Kochi: The Kerala government’s push for an ordinance to bring plantations under the purview of the Ecologically Fragile Land (EFL) Act has rattled the plantation sector in the state.
Estate owners and labour unions are planning to come together to oppose it.
The planters’ body, Association of Planters of Kerala (APK), has decided to take up the matter with the government since the proposal would also affect nearly one million workers employed in more than 640,000ha in the state.
Since around 40,000-50,000 people depend on income from the plantations, proposals such as enforcing the EFL Act would spell disaster for a large section of people and that is the reason why the support of plantation labour unions is being sought to oppose the move, according to David King, APK chairman.
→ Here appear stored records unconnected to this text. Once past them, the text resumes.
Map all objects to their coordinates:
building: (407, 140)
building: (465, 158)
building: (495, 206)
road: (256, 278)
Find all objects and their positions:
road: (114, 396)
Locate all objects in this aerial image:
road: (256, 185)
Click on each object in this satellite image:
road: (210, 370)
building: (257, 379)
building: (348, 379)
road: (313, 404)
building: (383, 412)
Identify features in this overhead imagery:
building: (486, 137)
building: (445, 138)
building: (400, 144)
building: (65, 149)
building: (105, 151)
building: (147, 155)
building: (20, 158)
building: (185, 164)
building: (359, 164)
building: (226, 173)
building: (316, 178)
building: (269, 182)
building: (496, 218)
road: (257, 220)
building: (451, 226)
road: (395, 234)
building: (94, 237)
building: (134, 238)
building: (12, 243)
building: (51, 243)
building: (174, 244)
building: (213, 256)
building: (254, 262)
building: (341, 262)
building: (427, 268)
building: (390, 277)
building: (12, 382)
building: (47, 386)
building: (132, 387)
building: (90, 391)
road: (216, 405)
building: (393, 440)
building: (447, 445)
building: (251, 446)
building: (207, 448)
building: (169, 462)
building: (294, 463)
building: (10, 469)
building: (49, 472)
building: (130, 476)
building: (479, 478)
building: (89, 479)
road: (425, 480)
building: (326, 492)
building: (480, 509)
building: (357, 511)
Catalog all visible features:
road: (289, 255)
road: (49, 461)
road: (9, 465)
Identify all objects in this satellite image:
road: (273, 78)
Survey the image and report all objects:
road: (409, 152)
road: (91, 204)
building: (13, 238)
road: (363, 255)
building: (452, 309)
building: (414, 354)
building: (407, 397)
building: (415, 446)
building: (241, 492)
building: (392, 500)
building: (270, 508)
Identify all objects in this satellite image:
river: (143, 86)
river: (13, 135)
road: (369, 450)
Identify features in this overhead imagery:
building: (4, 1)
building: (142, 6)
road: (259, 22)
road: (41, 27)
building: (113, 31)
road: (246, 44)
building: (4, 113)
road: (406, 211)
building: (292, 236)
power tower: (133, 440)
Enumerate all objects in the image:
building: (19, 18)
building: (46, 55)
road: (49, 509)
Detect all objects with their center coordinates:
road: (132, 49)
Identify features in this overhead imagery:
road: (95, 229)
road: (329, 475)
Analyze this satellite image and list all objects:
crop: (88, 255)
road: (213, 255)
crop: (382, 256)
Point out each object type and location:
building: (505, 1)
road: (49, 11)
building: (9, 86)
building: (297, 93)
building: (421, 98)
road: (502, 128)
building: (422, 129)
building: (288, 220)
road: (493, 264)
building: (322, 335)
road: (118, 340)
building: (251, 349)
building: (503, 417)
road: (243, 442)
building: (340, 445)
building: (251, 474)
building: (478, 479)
Last week, the Kerala government held discussions with legal experts to look at amending the Kerala Forests (Vesting and Management of Ecologically Fragile Lands) Act to retain even plantations as ecologically fragile. This would require the state government to pass an ordinance.
A top government official, who asked not to be named, said a final decision is yet to be taken regarding the type of amendment that would be required and whether it would have retrospective effect.
The Act had been framed on the basis of an ordinance issued in 2000 by the the Left Democratic Front government. The Act required all estates, except coffee and cardamom, to fall under the purview of the EFL Act. Non-compliance could make the government take over the plantation without paying compensation. However, no land was taken over by the government for non-compliance after the Congress party-led United Front government came to power in 2002. The relevant Bill was passed by the Kerala Assembly in 2003, keeping rubber, tea, pepper, cashew and coconut plantations out of the purview of the EFL Act.
The government’s latest move is in the backdrop of the controversy over the purchase of a part of a tea estate by the Indian Space Research Organization (Isro) at Ponmudi, near state capital Thiruvananthapuram, to set up the Indian Institute of Space Science and Technology.
Isro came into an agreement with Xavi Mano Mathew, a businessman and film producer, to buy 219 acres from his 707-acre Merchiston Estate at Ponmudi for Rs8 crore, and had bought an 81.5 acre plot initially. The space agency decided to purchase the land after the government informed it in 2006 that it did not have sufficient land to give for the proposed educational institute.
Mathew in turn had bought the estate in March 2005 from Jayashree Tea Co. for Rs3.26 crore and had got the land transferred under the name of his company, Southern Field Ventures. He had claimed that there is nothing illegal in the deal and the government had not taken possession of the land declared ecologically fragile under the 2000 ordinance. Moreover, he had bought the land only in 2005, after the 2003 amendment, according to which tea plantations were kept out of the EFL ambit.
However, Benoy Viswam, Kerala forest minister, maintained that the estate came under EFL and that the state government was the custodian of the land. The state forest department issued orders to evict the current owners from the estate within 30 days, triggering a political controversy.
The Opposition has been demanding the resignation of Viswam—claiming that the deal could not have happened in the first place without his go-ahead—and a probe into the matter by the Central Bureau of Investigation. The government, which initially succeeded in wriggling out of the issue by promising 200 acres of land to Isro free of cost, now finds itself mired in controversy. Late last week, the Kerala high court, acting on a petition by Isro’s proposed institute and Mathew, stayed the eviction orders. The court also did not agree with the department’s intent to stall construction activity, which was being undertaken for the proposed institute on the land.
Pushed into a corner, the government is planning to bring amendments to the Act to bring in plantations under it. APK’s King said that although there is no clarity on the proposed ordinance, the association had met over the last two days and would take up the matter with the government early this week. In addition, APK would involve the plantation labour unions in the struggle because their livelihood most likely would also be affected by the measure.
King said it is important that the government did not go forward with the proposal because already the plantation sector was passing through tough times owing to low price realization and mounting production costs.
Moreover, such a move will send wrong signals to interested investors in the plantation sector. Also, there are legal provisions that allow the government to take over EFL land after paying compensation, he added.